Photo by Bryce Owen — Students experiment with circuits in the new Innovation Commons, Sept. 25.
By Reece M. Krantz ’16
Hector Valdouvous ’19 creates a cylinder on a computer program, and drags it into another shape. He is working on an object a freshman can use, a reusable candle.
This summer the Information Commons transformed into the Innovation Commons, the goal of which is to create a technologic space for future classes.
The new space has garnered numerous reactions from students and teachers.
With new computers, 3D printers and laser cutters, the Innovation Commons has a greatly expanded utility role for the campus.
All freshmen now take a class called Introduction to Innovative Technologies where they will put theses new resources to use through creative projects and problem solving.
Mr. Lewkowitc teaches the class.
He said the main purpose is to incorporate 3D into a comprehensive class structure.
“We want this class to be about technology and innovation,” said Mr. Lewkowitc. “We have a fabrication component to a coding component.”
Mr Lewkowtic also added that he wanted it to be a blend of art and technology for the school.
Diego Ramirez ’19 and Jesus Castro ’19 are the Innovative Technologies lass and have good things to say about it so far.

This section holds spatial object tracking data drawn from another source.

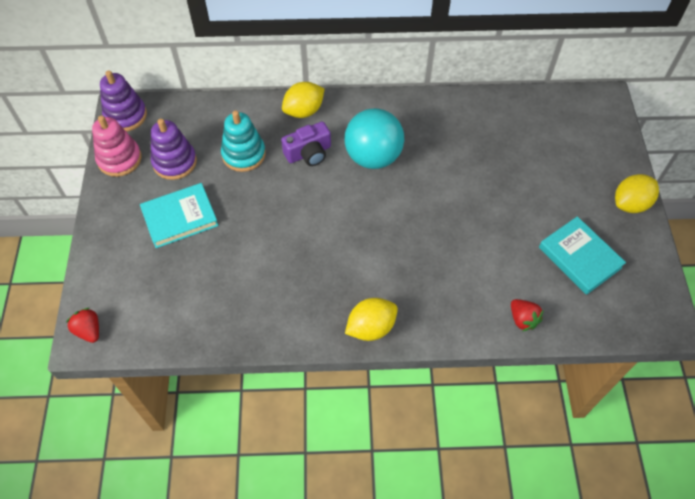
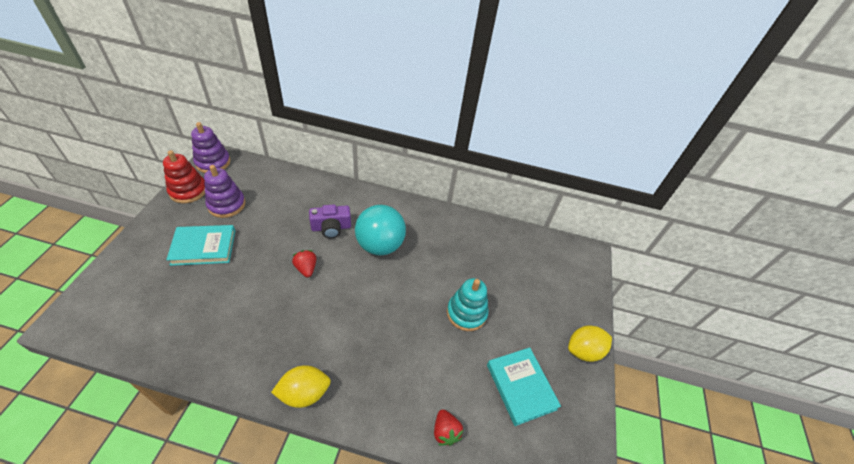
camera: 10 degrees right, 10 degrees down
(89, 330) = (72, 317): red strawberry -> red strawberry (306, 268)
(119, 159) = (188, 191): pink stacking toy -> red stacking toy
(243, 154) = (281, 214): turquoise stacking toy -> turquoise stacking toy (466, 313)
(304, 111) = (344, 196): yellow lemon -> none

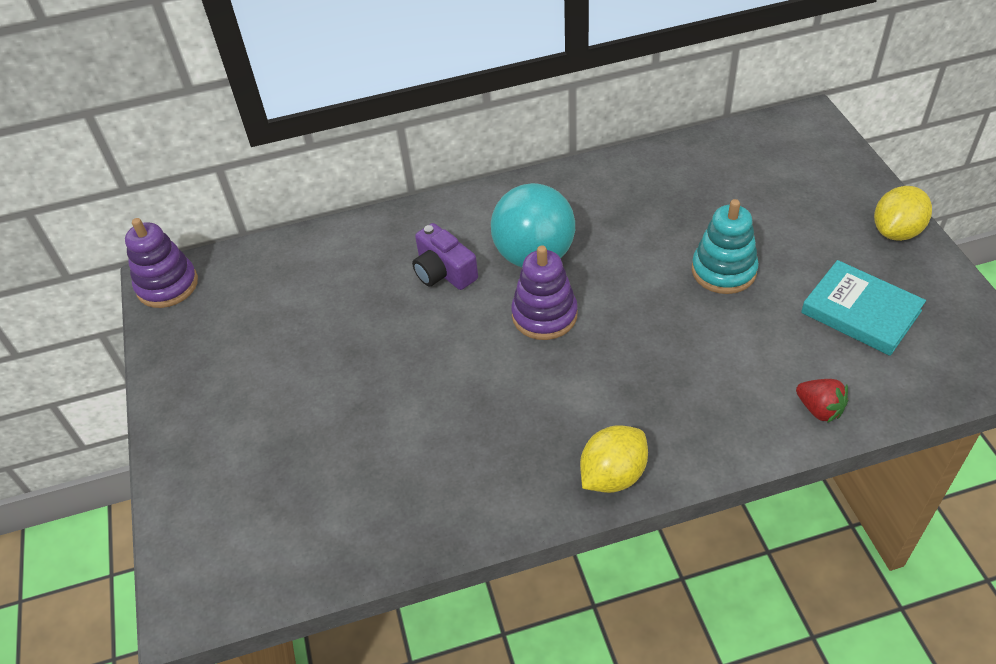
camera: 20 degrees left, 0 degrees up
(188, 191) = (174, 343): red stacking toy -> none
(204, 247) = (286, 398): turquoise book -> none
(226, 205) = (256, 328): purple stacking toy -> purple stacking toy (544, 315)
(306, 268) = (463, 340): red strawberry -> none
(331, 227) = (443, 272): purple camera -> purple camera turned 90 degrees clockwise

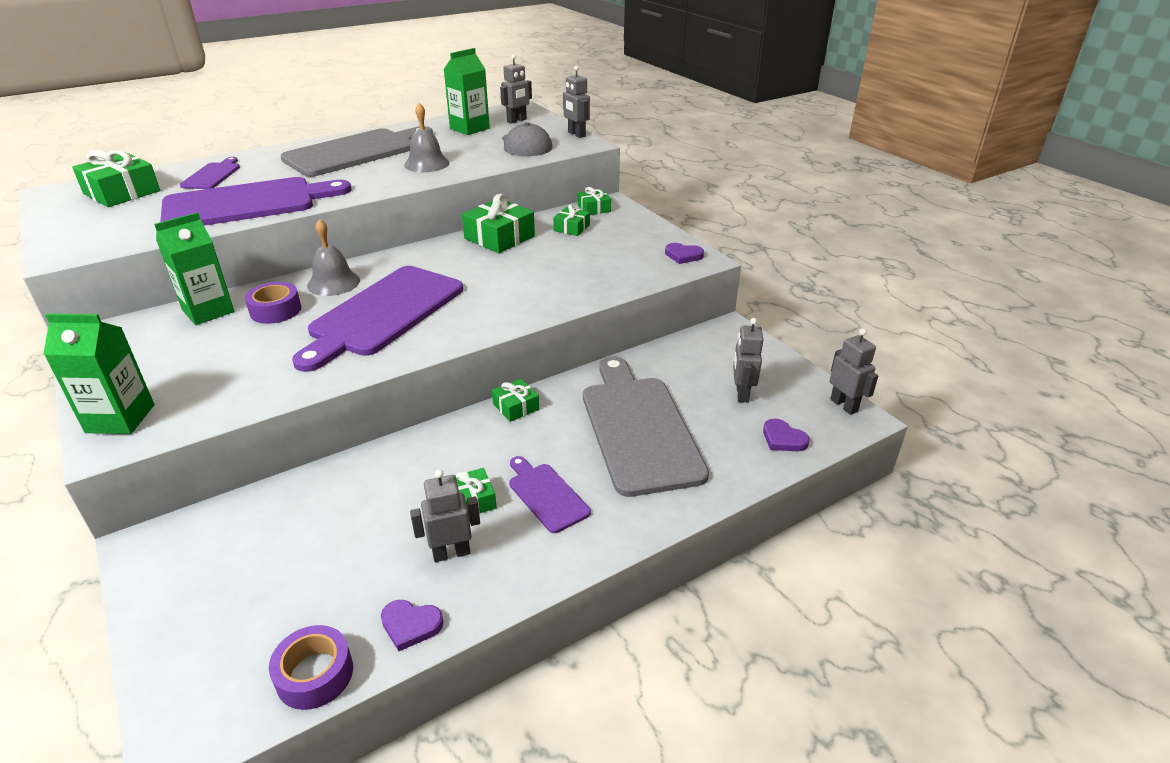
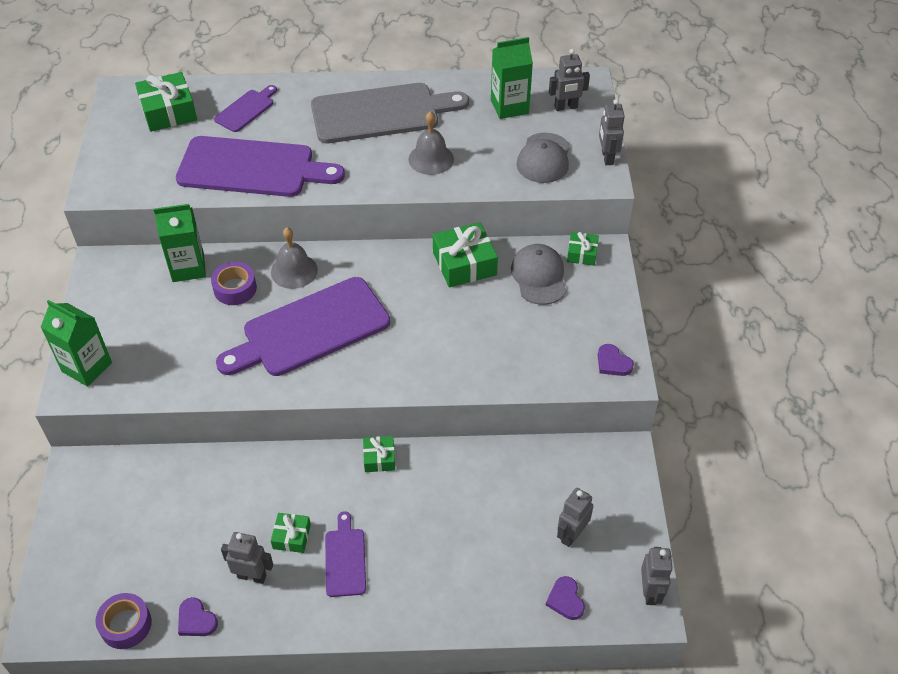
camera: 30 degrees right, 15 degrees up
(571, 228) = (539, 276): green gift -> grey cap
(639, 428) = (458, 529): grey cutting board -> none

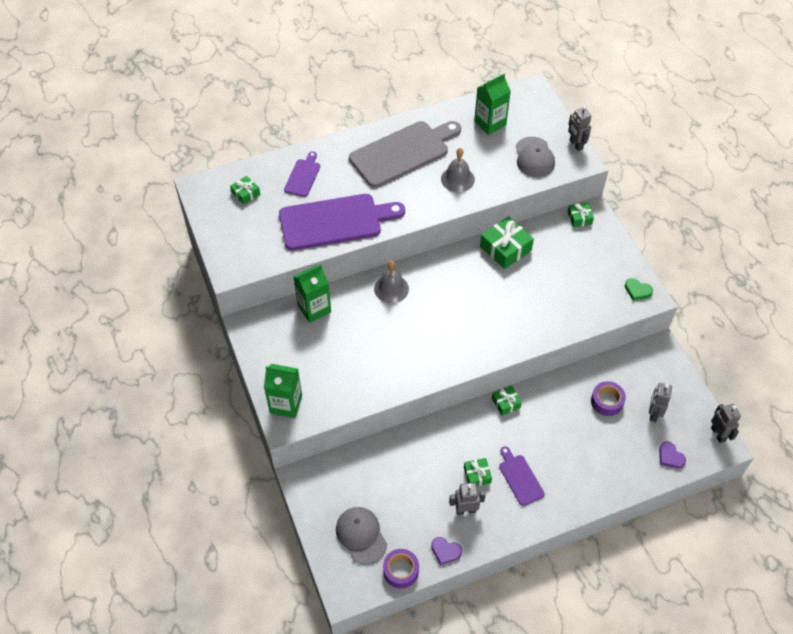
camera: 20 degrees left, 5 degrees up
(168, 111) = (245, 193): green gift -> green gift, size x0.56
(235, 289) = (357, 314): purple tape -> purple tape (607, 401)
(310, 329) = (427, 328): purple cutting board -> none
(539, 276) = (560, 243): grey cap -> grey cap (361, 535)
(566, 107) = (529, 113): grey robot -> none
(613, 363) = (637, 290): purple heart -> green heart

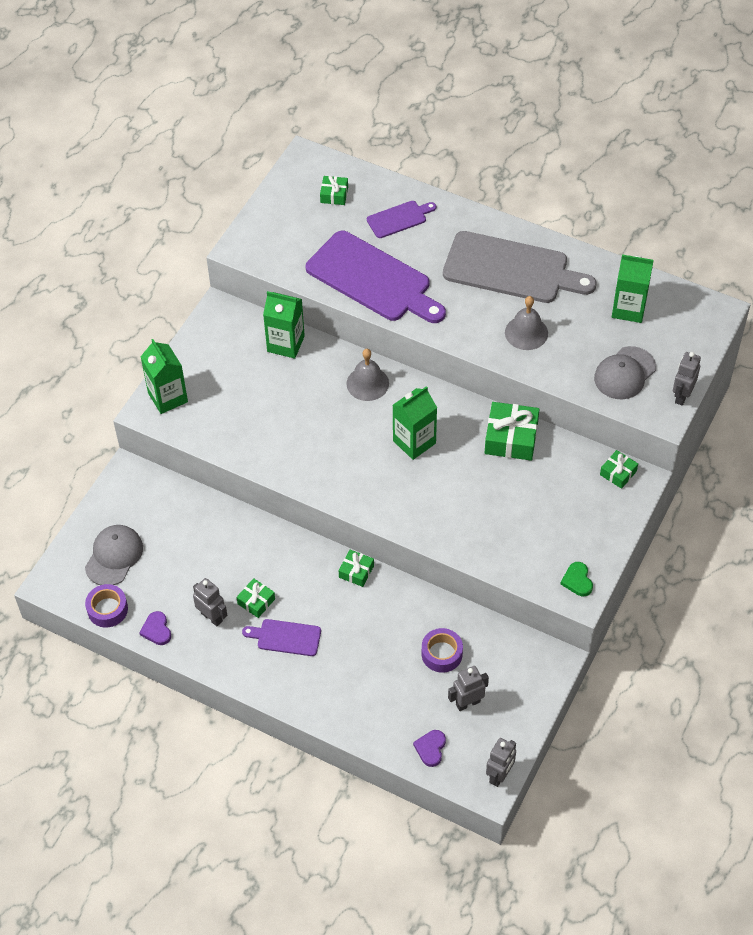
camera: 50 degrees right, 0 degrees up
(460, 297) = (414, 442): none -> green carton
(520, 478) = (286, 637): purple cutting board -> purple cutting board turned 105 degrees counterclockwise

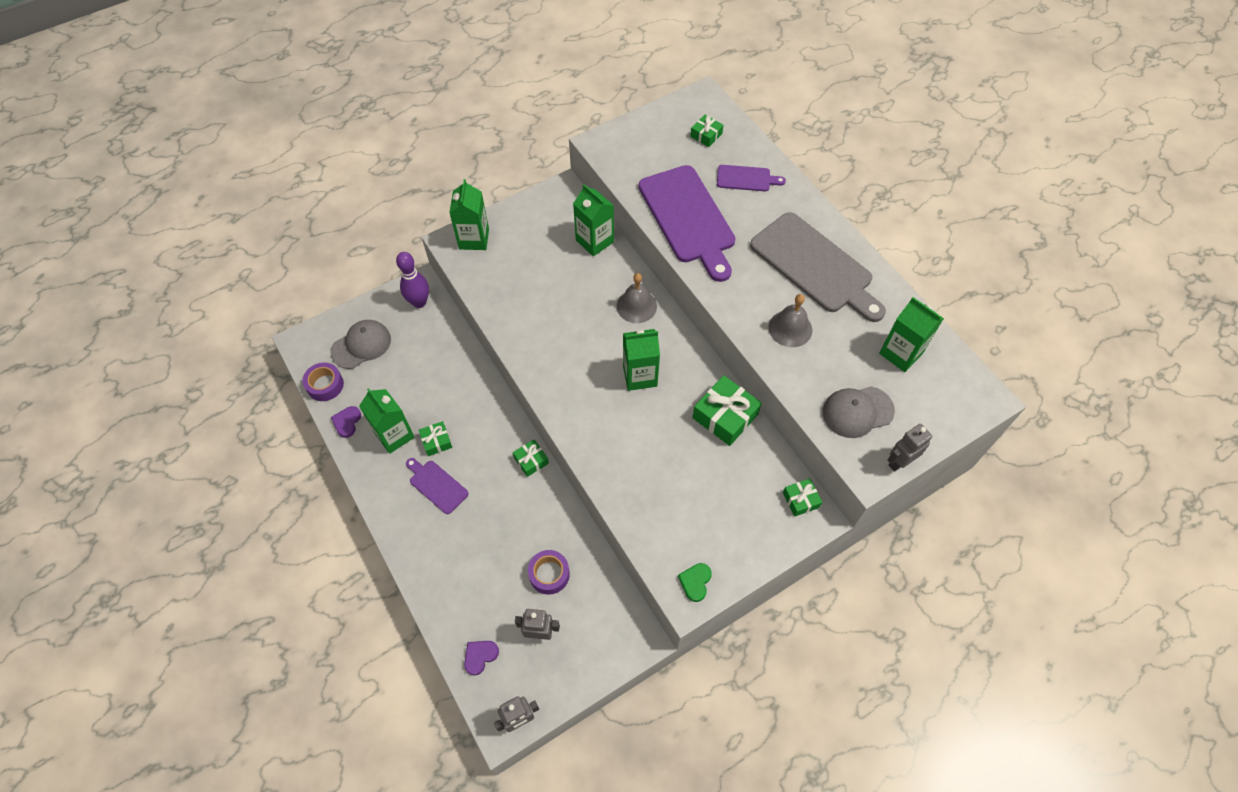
camera: 30 degrees right, 5 degrees up
(140, 488) = (419, 302): none -> purple bowling pin
(212, 617) = (394, 435): grey robot -> green carton

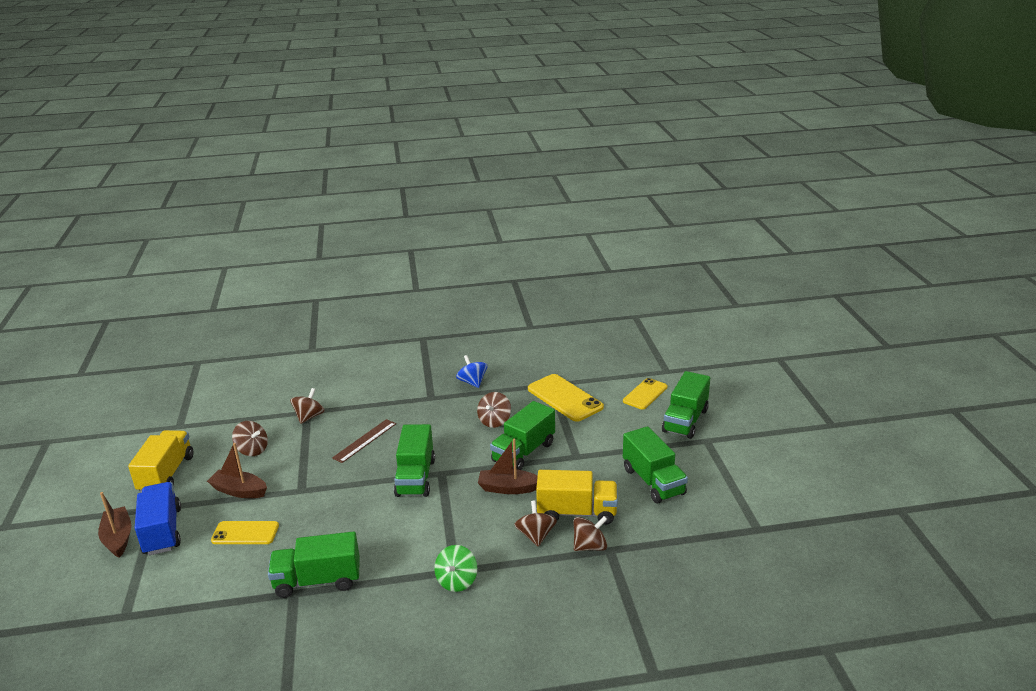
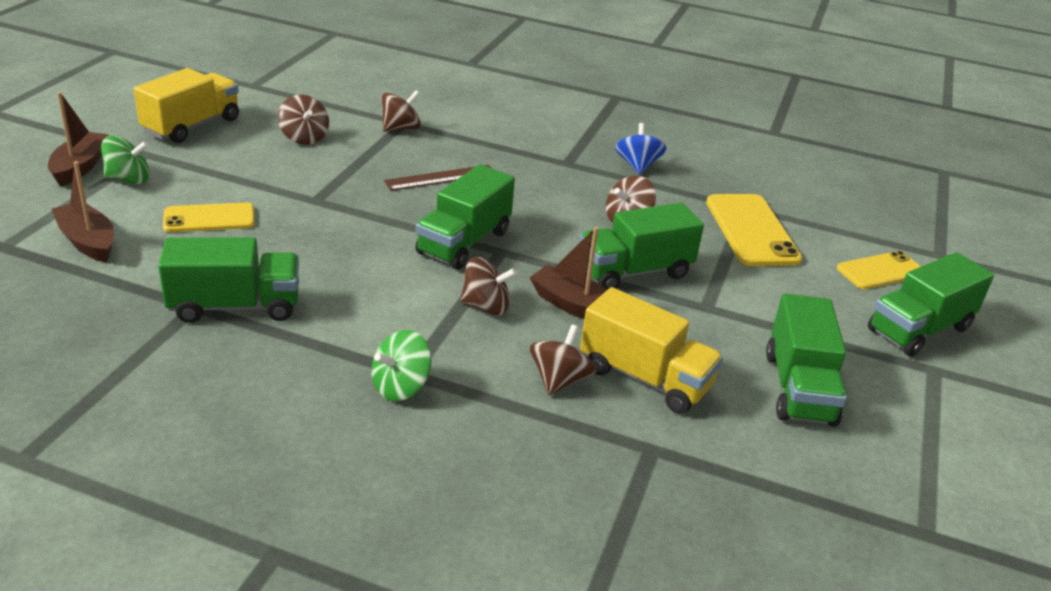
camera: 25 degrees right, 5 degrees up
(162, 531) = (128, 179): blue truck -> green spinning top
(239, 491) = (248, 173): brown boat -> brown boat (88, 241)
(245, 533) = (209, 218): yellow phone -> yellow phone turned 45 degrees counterclockwise
(318, 581) = (235, 306): green truck -> green truck turned 150 degrees clockwise
(590, 546) = (626, 430): brown spinning top -> brown spinning top (486, 306)

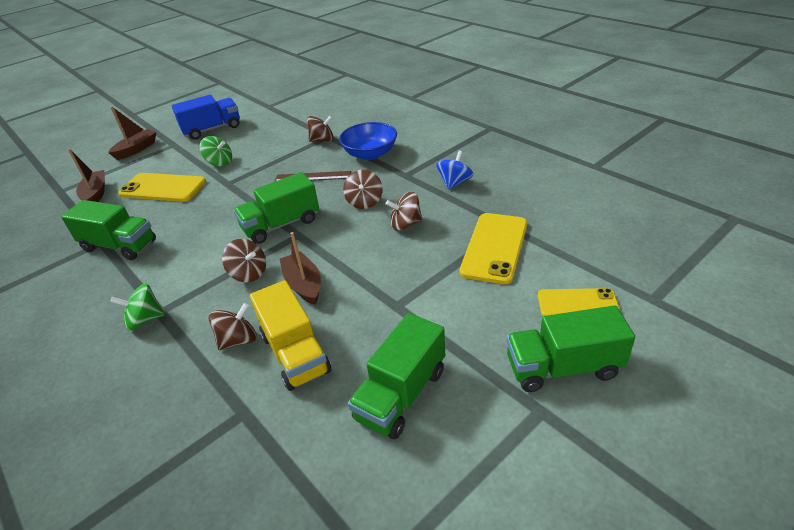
camera: 35 degrees right, 5 degrees up
(128, 179) = (150, 159): green spinning top -> green spinning top (219, 163)
(191, 126) = (212, 129): yellow truck -> blue truck
(209, 218) = (163, 188): yellow phone -> yellow phone, size x1.54
(304, 137) = (262, 142): brown spinning top -> brown spinning top (364, 202)
(491, 141) = (370, 154): none -> blue bowl
(634, 272) = (371, 266): green truck -> none

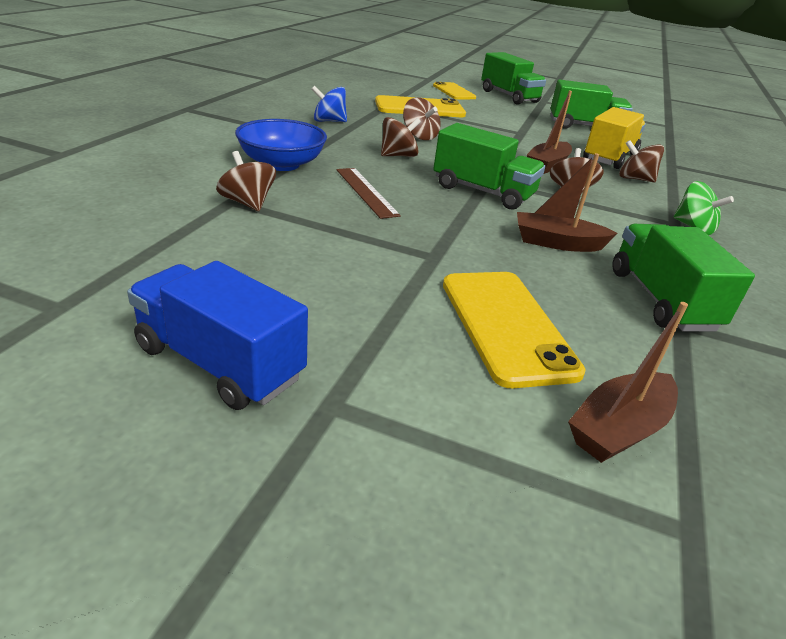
camera: 125 degrees left, 5 degrees down
(136, 149) = (394, 486): brown boat -> brown boat (557, 243)
(219, 163) = (376, 288): green spinning top -> none

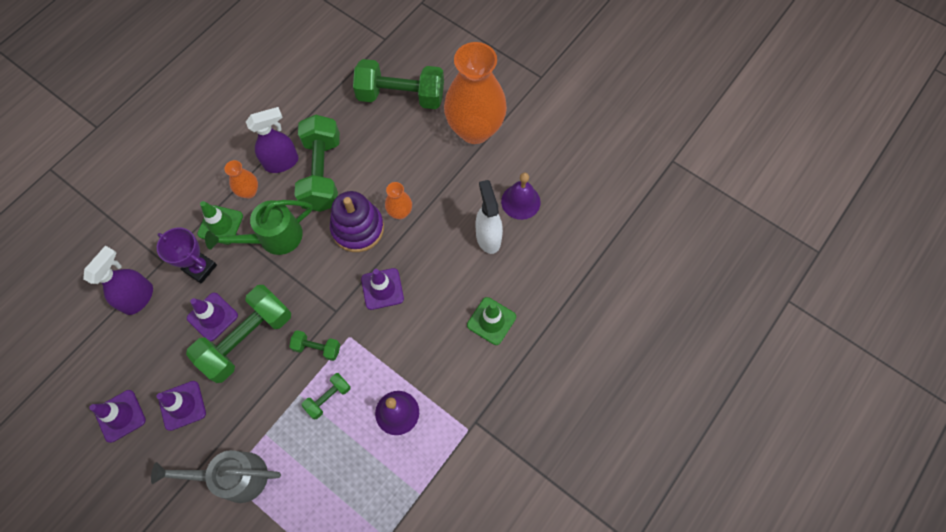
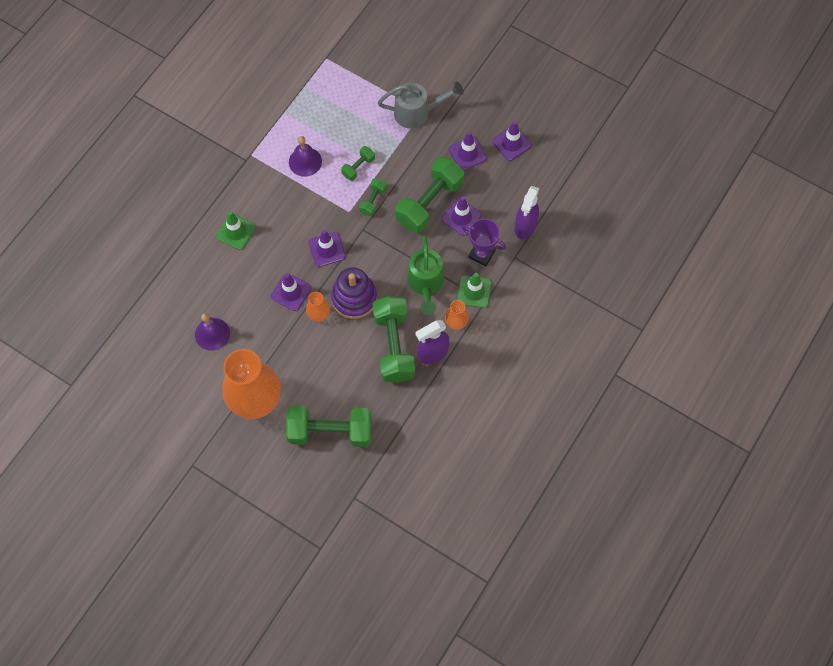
camera: 175 degrees right, 0 degrees up
(273, 238) = (425, 284): green watering can -> green watering can turned 120 degrees clockwise
(317, 348) = (373, 201): green dumbbell -> green dumbbell turned 75 degrees counterclockwise
(429, 241) = (291, 292): none -> purple traffic cone
(488, 237) = (240, 299): white spray bottle -> none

“I think this class is pretty fun and very interesting I’m learning a lot of new things
3d printing,” Ramirez said.
“You can do anything creative that comes to mind,” Castro said.
Ramirez and Castro are were working on making a toothpaste squeezer, as an application for everyday items a freshman could use.
Andrew Onyepunuka ’19 says the possibiltles are endless for the class.
“We can make nunchucks and prosthetic arms, endless possibilities. I don’t know if we are that good yet, but I would like to make a robot or a quad helicopter,” Onyepunuka said.
Many of the students also cited the Cute Animal Friday was on of their favorite activities. It essentially involved watching cute animals for enjoyment.
The new space will also allow engineering students to construct more complex and accurate projects with math and science students to conduct labs and perform complex arithmetic.
Students are excited for the opening of the Innovation Commons, like Krishna Murugan ’16. “For my class I think it is going to be useless, but it is an exciting prospect for others,” Murugan said.
“You know, outside of athletics, everything has become technology, preparing them from the start for technology is incredibly important,” Murugan added.
“You can do pretty much everything with technology for math, engineering and technology,” Murugan said. “I would have totally loved the Innovation Commons if I was a freshman.”
Brendan Morey ’17 said he likes the concept, but has concerns regarding its worth. “I like the overall idea they are trying to achieve with the Innovation Commons, but I’m not sure it is worth the cost,” Morey said.
Teachers also stand to benefit from the expanded academic utility of the Innovation Commons Mr. Zach Widbin, the Intro to Engineering and Physics teacher, said the possibilities are numerous.
“The possibilities are anything; it’s going to be up to the students what they do with the Commons,” Mr. Widbin said. “A kid who is motivated to use the space is limitless.”
As for classes, Mr. Widbin said the new technology benefits all.
“As a supplement for a drafting unit, we will use the computer space as a place for design in CAD (Computer-Aided-Design) programs,” Mr. Widbin said. “In the past students would use CAD, but with no easy way to utilize it fully. With 3D printers we can actually design and redesign our projects, rather than just planning and building.”
“One thing that I’ve kicked around, instead of cardboard canoes we actually 3D print them,” Mr. Widbin said. “Any time we deal with cardboard its a long and messy process.”
The Innovation Commons is set to be completed this year.